Minnesota Vikings

Mike Zimmer, entrenador de Vikings, operado de urgencia

Zimmer tuvo que ser intervenido de urgencia, por tercera vez en un mes, de la retina del ojo derecho que se desgarró durante la derrota contra los Bears.

Mike Zimmer, entrenador de Vikings, operado de urgencia
Gregory Shamus AFP

Probablemente, decir que a los Vikings les ha mirado un tuerto esta temporada puede parecer una broma de muy mal gusto viendo los problemas de retina que Mike Zimmer está teniendo en su ojo derecho, pero la realidad es que la epidemia de mala suerte, sucesos penosos, dimisiones inesperadas y derrotas increíbles que está sufriendo el equipo no pueden ser explicadas de forma racional. Porque, entre nosotros, ¿alguien recuerda algo que le haya salido bien al equipo de Minnesota desde el pasado verano?

Vale, es verdad, han inaugurado su flamante nuevo estadio, pero no parece que ese evento haya sido suficiente para crear tanto karma negativo que jarrea implacable sobre el equipo, trayendo malas noticias casi diariamente.

La cuestión es que Mike Zimmer se operó hace exactamente un mes de su ojo derecho. Durante el partido contra los Bears celebrado el lunes 31 de octubre, el entrenador se arañó un ojo y, después de un análisis médico, fue operado en la clínica de Edina: “Me dijeron que tenía un desgarro de retina y que si no cuidas esas cosas puedes perder la visión en el ojo”. Por eso, decidió que lo ideal era hacer la cirugía de inmediato. Aparentemente, fue una operación menor realizada el martes 1 de noviembre para corregir el problema. Al día siguiente, el miércoles 2, ya estaba al frente del equipo, y además con sobresalto: Norv Turner anunció por sorpresa ese mismo día que dimitía como coordinador ofensivo del equipo.

Así que Zimmer, sin tiempo para recuperarse, y con unas gafas de sol para proteger su ojo recién operado, tuvo que capear el temporal y nombrar coordinador ofensivo interino a Pat Shurmur. El entrenador apareció ante la prensa completamente desolado por la decisión de Turner, que desconocía pese a que eran amigos íntimos, y que le pilló con la guarda baja por sus también inesperados problemas oculares.

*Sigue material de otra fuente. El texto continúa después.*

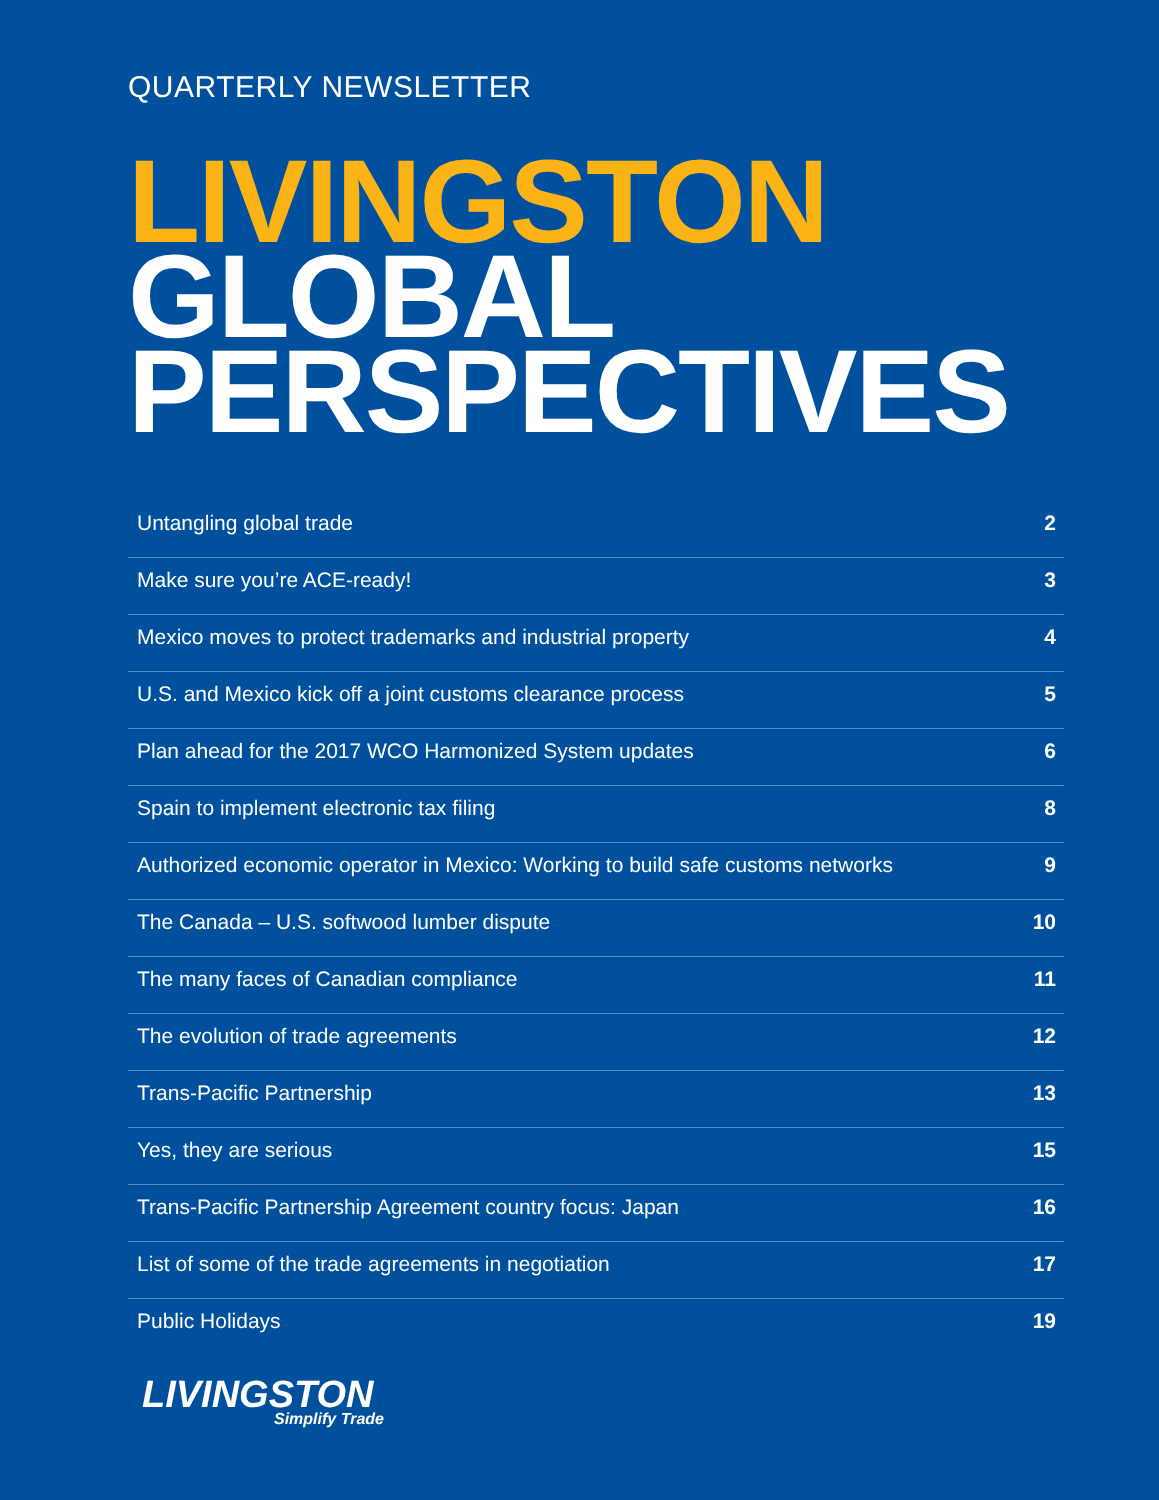QUARTERLY NEWSLETTER
LIVINGSTON
GLOBAL
PERSPECTIVES
Untangling global trade 2
Make sure you’re ACE-ready! 3
Mexico moves to protect trademarks and industrial property 4
U.S. and Mexico kick off a joint customs clearance process 5
Plan ahead for the 2017 WCO Harmonized System updates 6
Spain to implement electronic tax filing 8
Authorized economic operator in Mexico: Working to build safe customs networks 9
The Canada – U.S. softwood lumber dispute 10
The many faces of Canadian compliance 11
The evolution of trade agreements 12
Trans-Pacific Partnership 13
Yes, they are serious 15
Trans-Pacific Partnership Agreement country focus: Japan 16
List of some of the trade agreements in negotiation 17
Public Holidays 19
LIVINGSTON
Simplify Trade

Un mes después, la pesadilla continúa.

La primera cirugía no tuvo el éxito esperado y Zimmer necesitó una segunda operación el 8 de noviembre. Sin embargo, en los últimos partidos era evidente que su ojo derecho, el dañado, estaba lloroso y rojo por los derrames. Obviamente, las operaciones no habían tenido el éxito esperado.

Ayer miércoles, Zimmer tuvo que ser operado de urgencia, por tercera vez en un mes, por un desprendimiento de retina después de que su visión empeorara durante el día. El entrenador no podrá estar en la banda de los Vikings contra los Cowboys en el partido del jueves por la noche y Mike Priefer, entrenador de equipos especiales, ocupará su lugar. Pat Shurmur y George Edwards seguirán con su habitual labor en ataque y defensa.

Después de tanta desgracia, a estas alturas lo que menos importa es el futuro de los Vikings en lo que queda de temporada. Ahora mismo tienen un jugador Teddy Bridgewater, que podría no volver a jugar al football americano profesional si no se recupera bien de su tremenda lesión, y un entrenador que podría quedarse tuerto tras arañarse un ojo durante un partido perdido de jueves por la noche.

Definitivamente, una mala suerte inexplicable persigue a los Vikings en 2016.